Mais Catherine avait vu; et, malgré elle, un grand cri lui
sortit du coeur et l’étonna, comme l’aveu d’une préférence
ignorée d’elle-même.
—Prends garde! il a son couteau!
Étienne n’avait eu que le temps de parer le premier coup
avec son bras. La laine du tricot fut coupée par l’épaisse
lame, une de ces lames qu’une virole de cuivre fixe dans un
manche de buis. Déjà, il avait saisi le poignet de Chaval,
une lutte effrayante s’engagea, lui se sentant perdu s’il
lâchait, l’autre donnant des secousses, pour se dégager et
frapper. L’arme s’abaissait peu à peu, leurs membres
raidis se fatiguaient, deux fois Étienne eut la sensation
froide de l’acier contre sa peau; et il dut faire un effort
suprême, il broya le poignet dans une telle étreinte, que le
couteau glissa de la main ouverte. Tous deux s’étaient

jetés par terre, ce fut lui qui le ramassa, qui le brandit à son
tour. Il tenait Chaval renversé sous son genou, il menaçait
de lui ouvrir la gorge.
—Ah! nom de Dieu de traître, tu vas y passer!
Une voix abominable, en lui, l’assourdissait. Cela montait
de ses entrailles, battait dans sa tête à coups de marteau,
une brusque folie du meurtre, un besoin de goûter au sang.
Jamais la crise ne l’avait secoué ainsi. Pourtant, il n’était
pas ivre. Et il luttait contre le mal héréditaire, avec le frisson
désespéré d’un furieux d’amour qui se débat au bord du
viol. Il finit par se vaincre, il lança le couteau derrière lui, en
balbutiant d’une voix rauque:
—Relève-toi, va-t’en!
Cette fois, Rasseneur s’était précipité, mais sans trop oser
se risquer entre eux, dans la crainte d’attraper un mauvais
coup. Il ne voulait pas qu’on s’assassinât chez lui, il se
fâchait si fort, que sa femme, toute droite au comptoir, lui
faisait remarquer qu’il criait toujours trop tôt.
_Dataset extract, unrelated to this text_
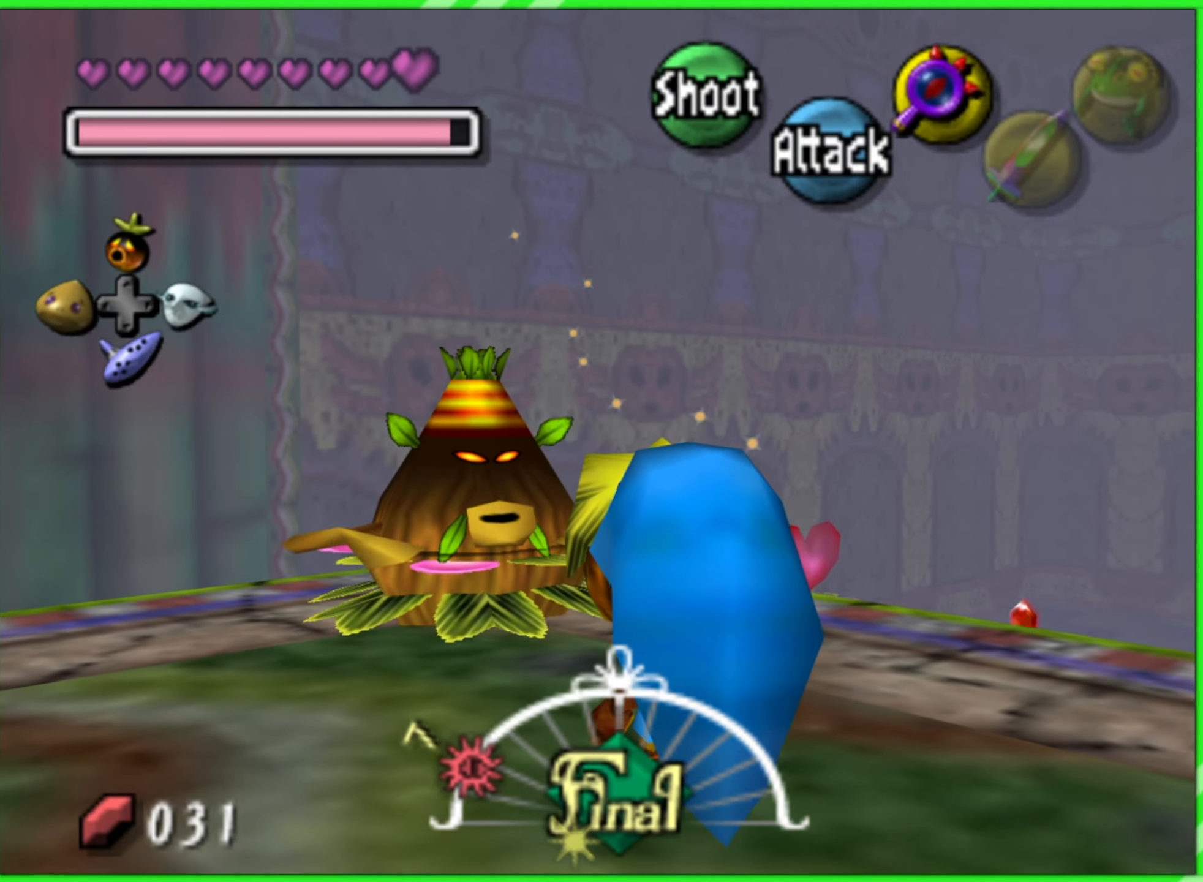
{"buttons": ["Z"], "left_stick": "center", "events": [[266, "left_stick", "down-left"], [416, "Z", "down"], [433, "left_stick", "center"]]}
Souvarine, qui
avait failli recevoir le couteau dans les jambes, se décidait
à allumer sa cigarette. C’était donc fini? Catherine
regardait encore, stupide devant les deux hommes, vivants
l’un et l’autre.
—Va-t’en! répéta Étienne, va-t’en ou je t’achève!
Chaval se releva, essuya d’un revers de main le sang qui

continuait à lui couler du nez; et, la mâchoire barbouillée de
rouge, l’oeil meurtri, il s’en alla en traînant les jambes, dans
la rage de sa défaite. Machinalement, Catherine le suivit.
Alors, il se redressa, sa haine éclata en un flot d’ordures.
—Ah! non, ah! non, puisque c’est lui que tu veux, couche
avec lui, sale rosse! Et ne refous pas les pieds chez moi, si
tu tiens à ta peau!
Il fit claquer violemment la porte. Un grand silence régna
dans la salle tiède, où l’on entendit le petit ronflement de la
houille. Par terre, il ne restait que la chaise renversée et
qu’une pluie de sang, dont le sable des dalles buvait les
gouttes.
IV
Quand ils furent sortis de chez Rasseneur, Étienne et
Catherine marchèrent en silence. Le dégel commençait, un
dégel froid et lent, qui salissait la neige sans la fondre.
Dans le ciel livide, on devinait la lune pleine, derrière de
grands nuages, des haillons noirs qu’un vent de tempête
roulait furieusement, très haut; et, sur la terre, aucune
haleine ne soufflait, on n’entendait que l’égouttement des
toitures, d’où tombaient des paquets blancs, d’une chute
molle.

Étienne, embarrassé de cette femme qu’on lui donnait, ne
trouvait rien à dire, dans son malaise. L’idée de la prendre
et de la cacher avec lui, à Réquillart, lui semblait absurde. Il
avait voulu la conduire au coron, chez ses parents; mais
elle s’y était refusée, d’un air de terreur: non, non, tout plutôt
que de se remettre à leur charge, après les avoir quittés si
vilainement! Et ni l’un ni l’autre ne parlaient plus, ils
piétinaient au hasard, par les chemins qui se changeaient
en fleuves de boue. D’abord, ils étaient descendus vers le
Voreux; puis ils tournèrent à droite, ils passèrent entre le
terri et le canal.
—Il faut pourtant que tu couches quelque part, dit-il enfin.
Moi, si j’avais seulement une chambre, je t’emmènerais
bien…
Mais un accès de timidité singulière l’interrompit. Leur
passé lui revenait, leurs gros désirs d’autrefois, et les
délicatesses, et les hontes qui les avaient empêchés d’aller
ensemble. Est-ce qu’il voulait toujours d’elle, pour se sentir
si troublé, peu à peu chauffé au coeur d’une envie
nouvelle?
Le souvenir des gifles qu’elle lui avait allongées, à Gaston-
Marie, l’excitait maintenant, au lieu de l’emplir de rancune.
Et il restait surpris, l’idée de la prendre à Réquillart
devenait toute naturelle et d’une exécution facile.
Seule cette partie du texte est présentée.